The case study features a recent TI ASIC developed in collaboration with a major wireless customer to implement a 3G application. The work was relatively successful—a number of bugs were detected at RTL that would have passed through a traditional verification flow until late in the layout and might even have reached silicon.

The architecture of the design-under-test (DUT) was split into several power domains that could be switched off or on independently. Part of the logic always had to be powered-on to initiate power-down and wake-up sequences. Some always-on power domains required retention, which meant that the states of some registers were maintained even when the surrounding logic was no longer receiving power.

Finally, there was a requirement whereby many different combinations of clock states and frequencies, as well as of power-domain levels and voltage values, needed to be able to execute in a consistent fashion in order to achieve best functionality, performance and power consumption.

The power-aware flow

The basic steps in our power-aware simulation flow are:

Create a tool configuration file—a power configuration file (PCF)—that accurately describes the power-management structures in the design (e.g., power elements/domains, retention elements and their control signals).
Create Verilog models that describe the retention behavior of the sequential elements, and compile them.
Generate the power-aware, Verilog, top-level design file (mspa_vopt.v) that infers the sequential elements. This is done by running the Questa elaboration vopt command on the previously compiled design, using the PCF.
Run simulations, adding the Questa –pa argument in the command line and using the regular testbench with the generated mspa_vopt.v module.

Configuring the flow

The following three elements form the basis of the power configuration file:

the corruption mode
the retention definition (if needed)

________________________________________

Short problem A.
Answer these questions using the power-aware simulation text, one line for each answer:
(i) What kind of application was the TI ASIC developed to implement?
(ii) What did retention mean for some always-on power domains?
(iii) What is the name of the generated power-aware, Verilog, top-level design file?
Short problem B. Reproduce word for word the passage of the power-aware simulation text starting at "Configuring the flow" and ending at "definition (if needed)".

________________________________________

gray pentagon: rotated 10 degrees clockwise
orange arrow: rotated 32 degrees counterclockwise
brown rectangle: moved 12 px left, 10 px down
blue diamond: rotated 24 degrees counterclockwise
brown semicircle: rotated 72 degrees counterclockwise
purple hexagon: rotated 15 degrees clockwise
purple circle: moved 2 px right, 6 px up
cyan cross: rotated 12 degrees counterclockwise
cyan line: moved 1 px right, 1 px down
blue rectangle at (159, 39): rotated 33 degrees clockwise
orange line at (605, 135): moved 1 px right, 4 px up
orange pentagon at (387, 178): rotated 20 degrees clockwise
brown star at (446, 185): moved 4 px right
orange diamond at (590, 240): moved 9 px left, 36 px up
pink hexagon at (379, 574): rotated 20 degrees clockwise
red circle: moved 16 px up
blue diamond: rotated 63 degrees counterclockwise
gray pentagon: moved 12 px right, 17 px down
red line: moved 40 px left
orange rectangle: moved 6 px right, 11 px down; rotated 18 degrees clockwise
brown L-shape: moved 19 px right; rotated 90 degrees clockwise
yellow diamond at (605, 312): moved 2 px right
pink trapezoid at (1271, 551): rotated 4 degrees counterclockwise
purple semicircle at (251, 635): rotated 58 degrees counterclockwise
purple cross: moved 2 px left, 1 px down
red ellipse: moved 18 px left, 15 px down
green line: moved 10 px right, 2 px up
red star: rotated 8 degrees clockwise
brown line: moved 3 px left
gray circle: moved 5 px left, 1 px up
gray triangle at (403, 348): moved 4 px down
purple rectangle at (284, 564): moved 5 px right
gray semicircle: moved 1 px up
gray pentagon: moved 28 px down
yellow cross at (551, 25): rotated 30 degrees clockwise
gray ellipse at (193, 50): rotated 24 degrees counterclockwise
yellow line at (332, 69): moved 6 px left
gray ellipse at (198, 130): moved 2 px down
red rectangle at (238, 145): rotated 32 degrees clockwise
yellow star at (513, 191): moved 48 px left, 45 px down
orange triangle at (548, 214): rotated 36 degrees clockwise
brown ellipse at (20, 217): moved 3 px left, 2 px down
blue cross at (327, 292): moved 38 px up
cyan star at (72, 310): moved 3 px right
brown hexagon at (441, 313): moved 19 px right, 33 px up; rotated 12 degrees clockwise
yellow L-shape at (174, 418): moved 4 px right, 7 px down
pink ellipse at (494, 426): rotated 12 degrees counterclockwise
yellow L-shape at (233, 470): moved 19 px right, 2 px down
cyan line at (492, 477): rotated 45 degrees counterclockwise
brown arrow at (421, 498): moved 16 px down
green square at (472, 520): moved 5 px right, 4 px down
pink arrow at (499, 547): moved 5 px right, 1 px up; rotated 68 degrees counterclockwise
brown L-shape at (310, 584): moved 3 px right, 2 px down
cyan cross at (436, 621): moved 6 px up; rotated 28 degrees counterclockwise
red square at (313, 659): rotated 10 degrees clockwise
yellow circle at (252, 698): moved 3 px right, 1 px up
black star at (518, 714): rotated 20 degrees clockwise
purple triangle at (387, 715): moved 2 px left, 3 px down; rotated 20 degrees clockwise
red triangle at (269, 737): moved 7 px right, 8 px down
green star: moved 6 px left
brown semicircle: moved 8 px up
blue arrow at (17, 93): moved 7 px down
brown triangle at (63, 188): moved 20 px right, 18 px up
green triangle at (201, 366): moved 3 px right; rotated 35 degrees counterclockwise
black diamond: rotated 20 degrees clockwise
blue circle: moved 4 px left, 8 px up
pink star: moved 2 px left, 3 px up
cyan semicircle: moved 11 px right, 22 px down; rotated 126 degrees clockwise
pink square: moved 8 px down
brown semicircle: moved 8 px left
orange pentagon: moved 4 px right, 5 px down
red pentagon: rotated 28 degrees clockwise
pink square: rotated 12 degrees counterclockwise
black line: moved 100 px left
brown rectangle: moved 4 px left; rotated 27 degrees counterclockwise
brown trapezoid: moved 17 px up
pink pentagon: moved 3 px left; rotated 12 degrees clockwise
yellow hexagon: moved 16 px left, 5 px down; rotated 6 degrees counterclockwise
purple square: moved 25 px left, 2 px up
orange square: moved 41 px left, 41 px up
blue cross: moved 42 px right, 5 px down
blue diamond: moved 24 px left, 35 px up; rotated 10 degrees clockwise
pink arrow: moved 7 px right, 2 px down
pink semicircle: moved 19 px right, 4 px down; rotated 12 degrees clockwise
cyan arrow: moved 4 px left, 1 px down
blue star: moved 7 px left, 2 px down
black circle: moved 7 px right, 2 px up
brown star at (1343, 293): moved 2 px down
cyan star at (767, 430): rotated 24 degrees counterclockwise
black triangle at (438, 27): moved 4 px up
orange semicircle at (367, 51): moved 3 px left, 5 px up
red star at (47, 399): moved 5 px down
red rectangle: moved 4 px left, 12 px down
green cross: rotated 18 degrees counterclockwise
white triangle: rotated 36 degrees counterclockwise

________________________________________

Written response A.
(i) A 3G application.
(ii) The states of some registers were maintained even when the surrounding logic was no longer receiving power.
(iii) mspa_vopt.v

Written response B.
Configuring the flow

The following three elements form the basis of the power configuration file:

the corruption mode
the retention definition (if needed)